■ 阅读材料 ■
******************************

代码除 _ZNSt8iteratorISt26random_access_iterator_tagilPKiRS1_EC2Ev 外, 就是简单地将 %rsi(-8(%rbp) 即 it) 的地址放入 %rdi(-16(%rbp) 我提到过的那块未使用的内存)

_ZNSt8iteratorISt26random_access_iterator_tagilPKiRS1_EC2Ev 代码如下所示

_ZNSt8iteratorISt26random_access_iterator_tagilPKiRS1_EC2Ev:
.LFB4443:
▹   .cfi_startproc
▹   pushq▹  %rbp
▹   .cfi_def_cfa_offset 16
▹   .cfi_offset 6, -16
▹   movq▹   %rsp, %rbp
▹   .cfi_def_cfa_register 6
▹   movq▹   %rdi, -8(%rbp)
▹   popq▹   %rbp
▹   .cfi_def_cfa 7, 8
▹   ret
▹   .cfi_endproc

好像… 什么也没做 = = , 这个函数没有栈帧开辟, movq▹ %rdi, -8(%rbp) 也大概率是个无用的语句

那么, 可以暂时得出结论, 反向迭代器是一个二级指针, 它保存了普通迭代器的地址

那么, 来看另外一个函数 _ZNKSt16reverse_iteratorIPKiEdeEv

_ZNKSt16reverse_iteratorIPKiEdeEv:
.LFB4447:
▹   .cfi_startproc
▹   pushq▹  %rbp
▹   .cfi_def_cfa_offset 16
▹   .cfi_offset 6, -16
▹   movq▹   %rsp, %rbp
▹   .cfi_def_cfa_register 6
▹   movq▹   %rdi, -24(%rbp)
▹   movq▹   -24(%rbp), %rax
▹   movq▹   (%rax), %rax
▹   movq▹   %rax, -8(%rbp)
▹   subq▹   $4, -8(%rbp)

******************************

■ 数据摘录 ■

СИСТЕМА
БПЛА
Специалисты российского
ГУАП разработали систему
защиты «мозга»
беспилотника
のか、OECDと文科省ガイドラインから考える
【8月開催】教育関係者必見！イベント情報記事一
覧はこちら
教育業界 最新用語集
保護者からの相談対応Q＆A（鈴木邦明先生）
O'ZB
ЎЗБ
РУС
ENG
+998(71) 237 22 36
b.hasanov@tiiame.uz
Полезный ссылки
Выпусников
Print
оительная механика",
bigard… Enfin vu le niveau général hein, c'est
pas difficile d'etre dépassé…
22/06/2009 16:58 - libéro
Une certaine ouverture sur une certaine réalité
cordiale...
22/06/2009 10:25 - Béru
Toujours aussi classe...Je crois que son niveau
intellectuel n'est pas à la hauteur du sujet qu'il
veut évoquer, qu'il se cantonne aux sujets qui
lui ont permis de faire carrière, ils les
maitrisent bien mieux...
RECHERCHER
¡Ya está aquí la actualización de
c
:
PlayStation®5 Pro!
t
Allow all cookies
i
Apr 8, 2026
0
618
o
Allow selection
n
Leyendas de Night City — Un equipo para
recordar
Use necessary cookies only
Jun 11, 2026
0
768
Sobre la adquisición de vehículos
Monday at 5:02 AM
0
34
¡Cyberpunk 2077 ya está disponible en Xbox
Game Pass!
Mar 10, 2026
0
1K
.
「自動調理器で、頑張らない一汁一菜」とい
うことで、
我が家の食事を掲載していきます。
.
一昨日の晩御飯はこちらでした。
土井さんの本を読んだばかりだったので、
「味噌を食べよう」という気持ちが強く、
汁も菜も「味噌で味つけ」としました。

******************************

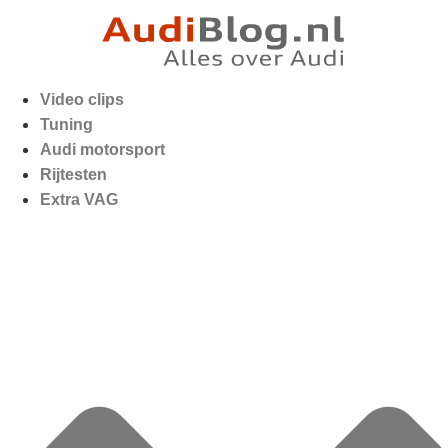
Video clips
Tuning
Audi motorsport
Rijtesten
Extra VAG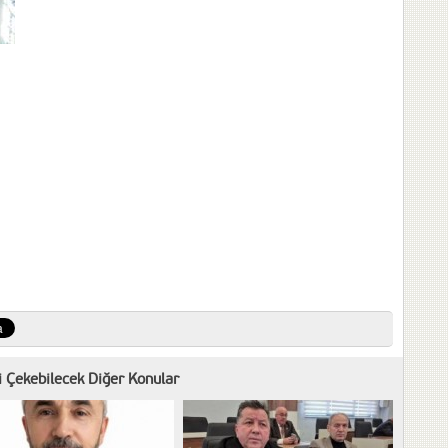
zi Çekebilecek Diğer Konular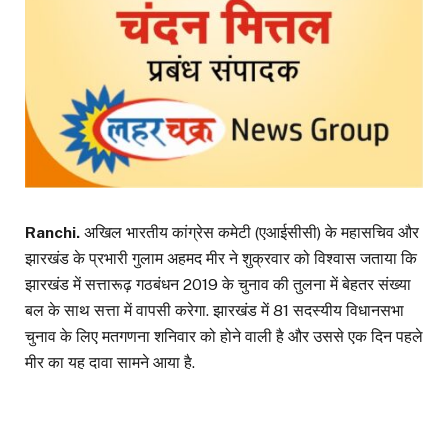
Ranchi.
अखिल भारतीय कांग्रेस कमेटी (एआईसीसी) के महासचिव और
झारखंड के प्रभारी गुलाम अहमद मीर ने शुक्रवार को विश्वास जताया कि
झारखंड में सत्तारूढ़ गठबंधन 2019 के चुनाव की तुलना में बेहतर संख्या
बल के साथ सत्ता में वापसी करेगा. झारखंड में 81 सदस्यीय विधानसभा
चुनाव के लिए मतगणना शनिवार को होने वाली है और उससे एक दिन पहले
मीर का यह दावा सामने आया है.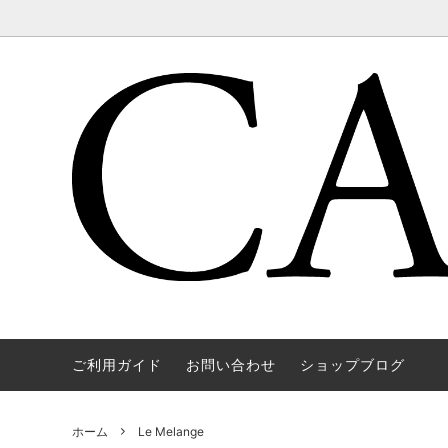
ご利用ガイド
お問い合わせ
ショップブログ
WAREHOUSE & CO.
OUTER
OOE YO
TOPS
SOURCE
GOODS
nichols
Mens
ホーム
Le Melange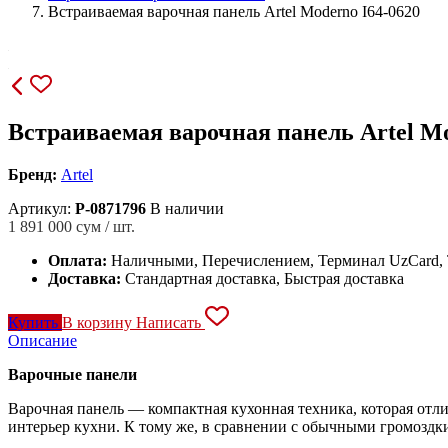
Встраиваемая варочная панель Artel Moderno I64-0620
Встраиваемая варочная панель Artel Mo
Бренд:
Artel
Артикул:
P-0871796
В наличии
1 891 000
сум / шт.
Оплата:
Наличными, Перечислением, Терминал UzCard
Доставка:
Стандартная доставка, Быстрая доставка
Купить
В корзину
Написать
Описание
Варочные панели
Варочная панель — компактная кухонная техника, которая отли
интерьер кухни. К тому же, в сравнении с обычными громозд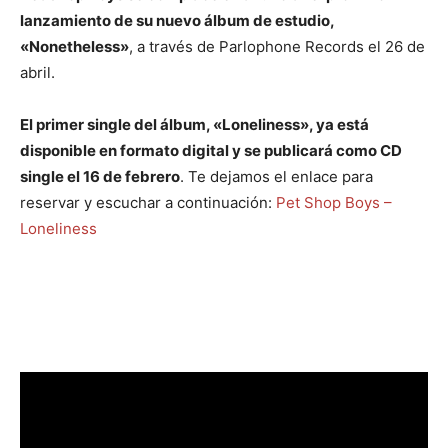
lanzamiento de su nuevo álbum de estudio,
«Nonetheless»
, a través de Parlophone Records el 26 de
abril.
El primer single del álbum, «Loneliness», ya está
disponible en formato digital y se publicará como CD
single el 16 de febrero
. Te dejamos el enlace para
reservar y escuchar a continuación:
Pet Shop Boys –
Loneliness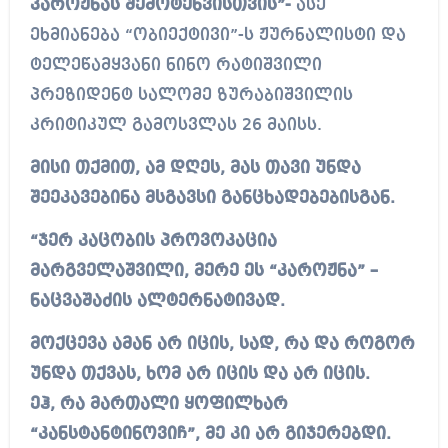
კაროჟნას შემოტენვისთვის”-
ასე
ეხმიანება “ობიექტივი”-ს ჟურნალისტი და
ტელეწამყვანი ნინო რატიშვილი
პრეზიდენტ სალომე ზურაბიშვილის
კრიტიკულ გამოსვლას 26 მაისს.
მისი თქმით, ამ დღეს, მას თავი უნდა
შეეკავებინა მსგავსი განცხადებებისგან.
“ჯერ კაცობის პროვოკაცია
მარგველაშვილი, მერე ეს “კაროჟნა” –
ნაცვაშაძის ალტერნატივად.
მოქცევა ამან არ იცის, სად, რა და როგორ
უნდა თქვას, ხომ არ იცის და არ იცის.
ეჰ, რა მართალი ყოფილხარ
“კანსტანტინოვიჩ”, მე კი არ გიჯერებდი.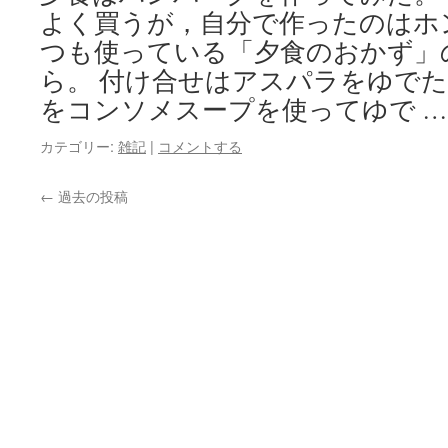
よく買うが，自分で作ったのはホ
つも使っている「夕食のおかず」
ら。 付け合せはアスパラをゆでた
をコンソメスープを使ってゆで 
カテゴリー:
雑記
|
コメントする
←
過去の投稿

******************************

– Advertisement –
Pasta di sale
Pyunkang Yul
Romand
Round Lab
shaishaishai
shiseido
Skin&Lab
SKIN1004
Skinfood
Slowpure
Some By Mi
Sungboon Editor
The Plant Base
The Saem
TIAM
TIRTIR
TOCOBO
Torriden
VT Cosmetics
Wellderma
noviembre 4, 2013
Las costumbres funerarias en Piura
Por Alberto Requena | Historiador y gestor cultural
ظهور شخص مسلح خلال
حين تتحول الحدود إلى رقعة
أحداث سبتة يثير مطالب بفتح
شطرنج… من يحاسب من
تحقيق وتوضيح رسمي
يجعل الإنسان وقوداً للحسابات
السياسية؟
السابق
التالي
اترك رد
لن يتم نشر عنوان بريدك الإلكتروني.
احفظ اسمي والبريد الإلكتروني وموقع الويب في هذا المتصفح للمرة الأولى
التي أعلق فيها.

******************************

■ 练习要求 ■
• 1. 在关于反向迭代器汇编代码的阅读材料中，作者暂时得出了什么结论？
• 2. 请从关于反向迭代器汇编代码的阅读材料停止处往下续写。

■ 参考答案 ■
• 1. 反向迭代器是一个二级指针，它保存了普通迭代器的地址。

• 2.
▹   movq▹   -8(%rbp), %rax
▹   popq▹   %rbp
▹   .cfi_def_cfa 7, 8
▹   ret
▹   .cfi_endproc

一句话概括: 二级指针解引用 -4. 那么就和文档所说的吻合了, 反向迭代器会往前移动一个位置

这个函数发生在反向迭代器解引用时, 大概可以猜出它的行为

更进一步

疑问 1 和疑问 2 解决了, 但是疑问 3 还未解决

我原来想通过更改内存值来看的, 但是貌似有什么防范操作

Breakpoint 1, main () at t.cpp:13
13	    array<int, 9> v{1, 2, 3, 4, 5, 6, 7, 8, 9};
(gdb) n
14	    auto it = v.begin();
(gdb) p {int}0x7fffffffe480	// 这里就是 it
$16 = 1
(gdb) set {int}0x7fffffffe480 = 100	// 更改 it 中的值
(gdb) p {int}0x7fffffffe480	// 成功更改
$17 = 100
(gdb) n
15	    cout << *it << endl;
(gdb) n	// 本来该打印 1 的, 更改后打印了 100 
100
16	    array<int,9>::const_reverse_iterator rit(it);
(gdb) p v	// 再次验证更改是有效的
$18 = {_M_elems = {100, 2, 3, 4, 5, 6, 7, 8, 9}}
(gdb) p {int}0x7fffffffe47b	// 根据推算, 这个就是 rend 的地址
$19 = 0
(gdb) set {int}0x7fffffffe47b = 200	// 更改 rend ( 在程序崩溃的边缘疯狂试探 :) )
(gdb) p {int}0x7fffffffe47b
$20 = 200
(gdb) n
17	    cout << *rit << endl;
(gdb) n	// 结果让人很失望
0
18	}
(gdb) p {int}0x7fffffffe47b // 谁让你改回去的!?
$21 = 0

我之后在 end 上做了同样的测试, 发现 end 也有防范操作

但我不知道具体是哪里防范了我这个操作, 应该是在解引用时, 但是里面代码不会更改到.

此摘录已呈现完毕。